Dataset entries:
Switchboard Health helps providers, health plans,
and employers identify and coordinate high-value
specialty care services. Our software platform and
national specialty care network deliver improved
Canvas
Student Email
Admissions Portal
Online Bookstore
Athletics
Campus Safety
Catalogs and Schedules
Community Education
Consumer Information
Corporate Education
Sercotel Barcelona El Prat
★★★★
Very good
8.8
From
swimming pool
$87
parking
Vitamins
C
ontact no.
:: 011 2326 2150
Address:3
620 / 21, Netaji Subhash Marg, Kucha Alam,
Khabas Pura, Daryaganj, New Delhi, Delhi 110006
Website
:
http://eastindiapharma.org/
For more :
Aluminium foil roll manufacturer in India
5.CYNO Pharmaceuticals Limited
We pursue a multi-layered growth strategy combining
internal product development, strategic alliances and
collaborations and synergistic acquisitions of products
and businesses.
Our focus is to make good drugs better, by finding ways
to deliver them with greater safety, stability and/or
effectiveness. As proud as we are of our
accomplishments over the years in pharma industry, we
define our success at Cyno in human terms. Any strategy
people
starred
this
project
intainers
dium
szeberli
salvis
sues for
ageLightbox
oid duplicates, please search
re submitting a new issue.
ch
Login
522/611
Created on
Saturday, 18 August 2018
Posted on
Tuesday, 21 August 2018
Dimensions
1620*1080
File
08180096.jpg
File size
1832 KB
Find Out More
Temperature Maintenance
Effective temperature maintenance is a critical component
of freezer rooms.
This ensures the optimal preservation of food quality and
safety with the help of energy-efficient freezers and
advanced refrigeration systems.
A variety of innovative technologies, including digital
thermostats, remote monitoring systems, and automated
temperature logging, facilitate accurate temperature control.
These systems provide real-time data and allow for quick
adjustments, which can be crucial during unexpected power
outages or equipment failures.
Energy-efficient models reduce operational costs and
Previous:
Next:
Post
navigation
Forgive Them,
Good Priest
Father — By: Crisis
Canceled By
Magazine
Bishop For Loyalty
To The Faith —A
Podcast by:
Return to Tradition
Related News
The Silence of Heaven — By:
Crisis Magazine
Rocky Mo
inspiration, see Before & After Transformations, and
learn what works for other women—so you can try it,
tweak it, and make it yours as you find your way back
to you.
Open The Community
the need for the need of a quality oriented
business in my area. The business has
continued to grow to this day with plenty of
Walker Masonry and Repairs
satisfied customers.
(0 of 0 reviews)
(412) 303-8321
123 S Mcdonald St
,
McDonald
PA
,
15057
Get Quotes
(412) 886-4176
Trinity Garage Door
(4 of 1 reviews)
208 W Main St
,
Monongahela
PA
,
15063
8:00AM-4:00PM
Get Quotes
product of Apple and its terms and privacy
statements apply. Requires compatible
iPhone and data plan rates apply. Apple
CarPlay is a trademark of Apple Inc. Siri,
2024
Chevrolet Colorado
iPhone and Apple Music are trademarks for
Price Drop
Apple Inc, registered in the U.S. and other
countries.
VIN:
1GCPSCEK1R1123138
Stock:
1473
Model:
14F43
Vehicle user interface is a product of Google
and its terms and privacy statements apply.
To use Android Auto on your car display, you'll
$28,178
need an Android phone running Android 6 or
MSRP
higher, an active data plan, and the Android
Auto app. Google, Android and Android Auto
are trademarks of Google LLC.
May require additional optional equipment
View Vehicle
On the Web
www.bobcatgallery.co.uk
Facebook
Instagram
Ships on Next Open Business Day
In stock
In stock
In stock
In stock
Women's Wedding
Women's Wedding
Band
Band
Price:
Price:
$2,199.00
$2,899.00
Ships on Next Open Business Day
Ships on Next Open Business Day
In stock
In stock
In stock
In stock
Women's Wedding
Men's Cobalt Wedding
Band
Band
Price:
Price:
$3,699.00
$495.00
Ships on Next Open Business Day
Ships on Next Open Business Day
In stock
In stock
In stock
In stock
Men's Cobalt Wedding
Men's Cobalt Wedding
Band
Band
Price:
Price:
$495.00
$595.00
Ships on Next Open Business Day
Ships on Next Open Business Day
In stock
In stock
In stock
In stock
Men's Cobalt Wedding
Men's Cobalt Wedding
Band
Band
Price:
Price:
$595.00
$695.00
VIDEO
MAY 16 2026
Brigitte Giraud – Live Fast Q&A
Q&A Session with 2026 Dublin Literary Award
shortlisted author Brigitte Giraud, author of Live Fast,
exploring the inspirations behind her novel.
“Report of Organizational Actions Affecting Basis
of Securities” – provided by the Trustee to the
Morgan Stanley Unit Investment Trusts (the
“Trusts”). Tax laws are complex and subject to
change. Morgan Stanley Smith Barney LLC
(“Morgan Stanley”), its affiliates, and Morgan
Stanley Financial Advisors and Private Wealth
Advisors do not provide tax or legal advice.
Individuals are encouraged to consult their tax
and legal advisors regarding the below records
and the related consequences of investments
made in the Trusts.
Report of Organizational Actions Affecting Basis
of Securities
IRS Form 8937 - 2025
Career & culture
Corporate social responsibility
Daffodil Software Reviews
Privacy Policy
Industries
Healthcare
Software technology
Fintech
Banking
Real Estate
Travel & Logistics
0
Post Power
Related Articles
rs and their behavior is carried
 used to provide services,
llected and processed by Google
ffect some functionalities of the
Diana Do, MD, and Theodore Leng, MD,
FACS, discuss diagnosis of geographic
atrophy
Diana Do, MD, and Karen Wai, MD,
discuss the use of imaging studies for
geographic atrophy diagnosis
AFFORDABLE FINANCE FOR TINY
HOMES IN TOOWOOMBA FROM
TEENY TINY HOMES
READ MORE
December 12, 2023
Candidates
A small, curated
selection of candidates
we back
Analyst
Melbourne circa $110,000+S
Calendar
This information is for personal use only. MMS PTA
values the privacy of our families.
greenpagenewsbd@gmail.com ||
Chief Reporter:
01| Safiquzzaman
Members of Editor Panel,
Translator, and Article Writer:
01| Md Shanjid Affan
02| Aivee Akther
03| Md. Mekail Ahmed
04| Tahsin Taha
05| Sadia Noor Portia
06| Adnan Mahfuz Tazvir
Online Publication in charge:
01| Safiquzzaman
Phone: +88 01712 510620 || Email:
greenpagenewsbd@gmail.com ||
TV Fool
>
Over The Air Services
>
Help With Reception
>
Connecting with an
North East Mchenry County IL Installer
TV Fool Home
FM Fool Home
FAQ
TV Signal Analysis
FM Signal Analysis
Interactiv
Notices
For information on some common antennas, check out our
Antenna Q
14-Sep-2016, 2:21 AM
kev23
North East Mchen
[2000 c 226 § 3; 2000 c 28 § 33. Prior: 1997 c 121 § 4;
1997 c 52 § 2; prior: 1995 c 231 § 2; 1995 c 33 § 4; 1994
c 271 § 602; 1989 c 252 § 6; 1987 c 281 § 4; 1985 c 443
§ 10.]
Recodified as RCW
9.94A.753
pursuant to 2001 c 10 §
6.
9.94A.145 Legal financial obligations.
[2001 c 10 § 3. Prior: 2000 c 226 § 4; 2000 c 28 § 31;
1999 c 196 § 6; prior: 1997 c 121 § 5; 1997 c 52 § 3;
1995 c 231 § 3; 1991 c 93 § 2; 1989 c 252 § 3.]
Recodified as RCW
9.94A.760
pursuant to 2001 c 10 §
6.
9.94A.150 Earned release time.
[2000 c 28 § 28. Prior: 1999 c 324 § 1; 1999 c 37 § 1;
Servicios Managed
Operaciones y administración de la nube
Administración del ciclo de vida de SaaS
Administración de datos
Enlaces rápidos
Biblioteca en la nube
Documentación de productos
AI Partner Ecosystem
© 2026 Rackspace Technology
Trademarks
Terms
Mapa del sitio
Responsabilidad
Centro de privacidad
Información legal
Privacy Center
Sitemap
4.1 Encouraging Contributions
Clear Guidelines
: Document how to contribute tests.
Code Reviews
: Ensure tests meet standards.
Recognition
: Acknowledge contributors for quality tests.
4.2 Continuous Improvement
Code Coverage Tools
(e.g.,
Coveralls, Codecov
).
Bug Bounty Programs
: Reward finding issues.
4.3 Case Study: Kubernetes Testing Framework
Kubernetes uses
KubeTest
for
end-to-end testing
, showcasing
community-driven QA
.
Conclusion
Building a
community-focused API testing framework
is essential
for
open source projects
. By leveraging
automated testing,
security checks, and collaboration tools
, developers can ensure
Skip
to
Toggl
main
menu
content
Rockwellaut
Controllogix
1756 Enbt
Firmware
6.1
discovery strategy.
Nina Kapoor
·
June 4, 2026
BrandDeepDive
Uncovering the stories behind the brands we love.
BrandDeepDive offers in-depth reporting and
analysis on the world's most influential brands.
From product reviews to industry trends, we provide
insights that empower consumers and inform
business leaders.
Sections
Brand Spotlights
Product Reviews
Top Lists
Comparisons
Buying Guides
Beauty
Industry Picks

■ Work to complete:
Starting from the line containing "Privacy Center" and ending with the final line of the data, reproduce each line exactly as it appears, including no other lines.

■ Task response:
Privacy Center
Sitemap
4.1 Encouraging Contributions
Clear Guidelines
: Document how to contribute tests.
Code Reviews
: Ensure tests meet standards.
Recognition
: Acknowledge contributors for quality tests.
4.2 Continuous Improvement
Code Coverage Tools
(e.g.,
Coveralls, Codecov
).
Bug Bounty Programs
: Reward finding issues.
4.3 Case Study: Kubernetes Testing Framework
Kubernetes uses
KubeTest
for
end-to-end testing
, showcasing
community-driven QA
.
Conclusion
Building a
community-focused API testing framework
is essential
for
open source projects
. By leveraging
automated testing,
security checks, and collaboration tools
, developers can ensure
Skip
to
Toggl
main
menu
content
Rockwellaut
Controllogix
1756 Enbt
Firmware
6.1
discovery strategy.
Nina Kapoor
·
June 4, 2026
BrandDeepDive
Uncovering the stories behind the brands we love.
BrandDeepDive offers in-depth reporting and
analysis on the world's most influential brands.
From product reviews to industry trends, we provide
insights that empower consumers and inform
business leaders.
Sections
Brand Spotlights
Product Reviews
Top Lists
Comparisons
Buying Guides
Beauty
Industry Picks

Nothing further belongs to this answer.